The first round of apps trying to crack the Instagram nut are fairly simple. Social Cam (the most Instagram-y app of the bunch) lets you shoot a video (no length requirement) add a filter, overlay some music and voila, a masterpiece ready to share. Celebrity backed Viddy has a near identical feature set with the added benefit of a popular Facebook Timeline app. Klip is similarly straightforward with basic filters and shooting options resulting in quick bursts of fairly boring videos.
GIF Hybrids – Walking the line between static images and full motion some are looking to gif-esque videos to fill in the gap.
Lightt thinks the key to success is in shear volume of sharing. Lightt creates an ongoing timeline of short, gif-ified video clips. The looping stream of gifs is fun to watch but, also kind of disconcerting. It feels like you are channel surfing through someone else’s camera roll. Glmps on the other hand aims to use video as context for photos. Snap a picture and glmps will also record a video of what is happening when the photo is taken. You can browse the images and see clips of the “behind the scenes” action.
Auto-pilot – Point these apps in the direction of your videos and let them handle the rest
Lumify will take all the clips you feed it and output a fast paced final product that automatically cuts between filtered clips and adds music. Magisto achieves a similar finished product after users designate clips and choose from a handful of video themes like “Happy Birthday” or “Holidays at home”. Strum from Smule builds on the success of their “I am T-Pain” app but this time, with video. Strum asks for nothing more than a 15 second video of a person talking. After a few seconds of processing magic it produces a highly stylized music video with both video and, wait for it… audio filters!
Storytelling Platforms – Apps that harness the power of storytelling rather than low hanging visual gimmicks
PTCH is a video editing app with a laundry list of features and abllities. Building a video is easy: simply pull in “assets” from your own camera and remix them to fit your needs. The interesting approach PTCH takes comes into play after you share your creation. Your followers have the ability to remix (or “re-ptch”) your video, allowing them access to all assets you used in creating your film. Breaking the ingredients free of a final video into malleable chunks rather than a single, static youtube video.
In my opinion, the most promising of the group is Directr. You may not be Spielberg or Cameron but that doesnt mean you can’t learn from them. Directr uses “scripts” in the form of premade story borads that help you create videos of everything from “My trip to the cafe” to “My 10 favorite things of the week”. Directr gently guides you through the process of taking multiple shots to tell your story then combines them into a beautiful short (always less than 40 seconds) film. The focus is squarely on storytelling rather than visual gimmicks or over complicated social sharing schemes.

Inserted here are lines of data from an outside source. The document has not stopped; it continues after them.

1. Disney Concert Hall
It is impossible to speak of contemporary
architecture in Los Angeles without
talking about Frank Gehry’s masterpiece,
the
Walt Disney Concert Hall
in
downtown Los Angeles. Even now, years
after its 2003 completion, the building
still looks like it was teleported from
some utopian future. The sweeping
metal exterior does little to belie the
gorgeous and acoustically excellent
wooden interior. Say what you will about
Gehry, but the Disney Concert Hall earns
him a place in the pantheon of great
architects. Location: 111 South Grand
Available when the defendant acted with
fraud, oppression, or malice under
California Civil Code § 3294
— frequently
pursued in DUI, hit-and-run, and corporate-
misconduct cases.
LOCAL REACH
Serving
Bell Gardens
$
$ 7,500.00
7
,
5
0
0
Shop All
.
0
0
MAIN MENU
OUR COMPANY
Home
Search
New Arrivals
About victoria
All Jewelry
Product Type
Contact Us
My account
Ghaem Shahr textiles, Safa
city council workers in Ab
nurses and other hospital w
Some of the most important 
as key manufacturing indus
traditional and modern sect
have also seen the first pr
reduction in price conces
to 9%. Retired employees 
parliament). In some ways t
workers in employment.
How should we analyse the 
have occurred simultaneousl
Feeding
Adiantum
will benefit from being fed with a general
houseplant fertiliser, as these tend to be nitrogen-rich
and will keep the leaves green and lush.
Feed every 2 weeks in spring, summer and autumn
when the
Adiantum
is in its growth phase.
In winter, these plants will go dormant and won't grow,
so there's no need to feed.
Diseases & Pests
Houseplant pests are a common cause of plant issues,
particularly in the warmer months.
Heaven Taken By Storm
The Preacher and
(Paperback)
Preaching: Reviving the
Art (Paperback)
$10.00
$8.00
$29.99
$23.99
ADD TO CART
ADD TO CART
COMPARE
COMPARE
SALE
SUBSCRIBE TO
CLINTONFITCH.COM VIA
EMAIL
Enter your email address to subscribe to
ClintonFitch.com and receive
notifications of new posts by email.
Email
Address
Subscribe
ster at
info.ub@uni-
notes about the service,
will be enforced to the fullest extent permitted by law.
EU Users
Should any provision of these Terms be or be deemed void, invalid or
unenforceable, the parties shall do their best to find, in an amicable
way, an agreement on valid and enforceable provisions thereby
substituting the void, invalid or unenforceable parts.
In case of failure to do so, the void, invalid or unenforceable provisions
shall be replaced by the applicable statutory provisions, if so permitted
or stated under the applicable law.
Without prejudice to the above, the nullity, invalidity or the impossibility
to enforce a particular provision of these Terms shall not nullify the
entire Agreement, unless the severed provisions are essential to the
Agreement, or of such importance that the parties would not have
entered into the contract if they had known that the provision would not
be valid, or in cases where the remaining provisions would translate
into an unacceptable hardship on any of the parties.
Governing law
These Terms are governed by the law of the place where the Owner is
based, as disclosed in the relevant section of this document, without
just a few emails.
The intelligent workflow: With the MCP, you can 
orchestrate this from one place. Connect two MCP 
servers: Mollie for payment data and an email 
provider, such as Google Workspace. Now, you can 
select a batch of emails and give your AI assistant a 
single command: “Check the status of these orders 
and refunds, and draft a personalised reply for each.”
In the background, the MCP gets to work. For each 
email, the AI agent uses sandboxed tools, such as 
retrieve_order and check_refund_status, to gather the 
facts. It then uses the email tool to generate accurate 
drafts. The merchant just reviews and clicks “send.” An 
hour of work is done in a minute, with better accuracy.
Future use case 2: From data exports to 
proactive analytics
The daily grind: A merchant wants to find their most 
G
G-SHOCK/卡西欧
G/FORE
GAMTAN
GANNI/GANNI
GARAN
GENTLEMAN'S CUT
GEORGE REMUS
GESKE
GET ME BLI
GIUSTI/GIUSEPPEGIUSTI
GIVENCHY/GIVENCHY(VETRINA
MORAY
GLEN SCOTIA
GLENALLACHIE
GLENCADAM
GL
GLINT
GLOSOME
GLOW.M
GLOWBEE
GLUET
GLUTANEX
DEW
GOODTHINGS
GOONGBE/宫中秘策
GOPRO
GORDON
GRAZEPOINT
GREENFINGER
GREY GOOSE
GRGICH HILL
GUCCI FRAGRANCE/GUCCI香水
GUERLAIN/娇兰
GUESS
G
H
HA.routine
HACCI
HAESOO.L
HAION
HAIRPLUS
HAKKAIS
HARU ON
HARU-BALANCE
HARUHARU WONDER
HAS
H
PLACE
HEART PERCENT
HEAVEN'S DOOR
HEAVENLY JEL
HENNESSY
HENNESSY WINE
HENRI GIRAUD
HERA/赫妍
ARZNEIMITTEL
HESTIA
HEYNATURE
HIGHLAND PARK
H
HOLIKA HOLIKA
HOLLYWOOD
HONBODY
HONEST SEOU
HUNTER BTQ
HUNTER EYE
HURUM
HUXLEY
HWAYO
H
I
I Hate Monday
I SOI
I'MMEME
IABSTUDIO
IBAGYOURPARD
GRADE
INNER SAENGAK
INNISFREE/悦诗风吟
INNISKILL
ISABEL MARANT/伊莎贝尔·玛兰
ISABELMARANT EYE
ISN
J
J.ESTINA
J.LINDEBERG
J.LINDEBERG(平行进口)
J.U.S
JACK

The space is crowded. There are more ways to upload a polished video than ever before but, should that be the goal? The “Instagram for video” will likely be a storytelling platform, not a visual effects warehouse. Images will always be easier to create and consume but videos can tell stories. They can weave a narrative.
The winner of this race will be the team that strikes a solid balance between automatically handling the video “production” side of things allowing users to focus on creating stories worth sharing.
What are your favorite apps for sharing video these days and what do you think the current offerings are missing?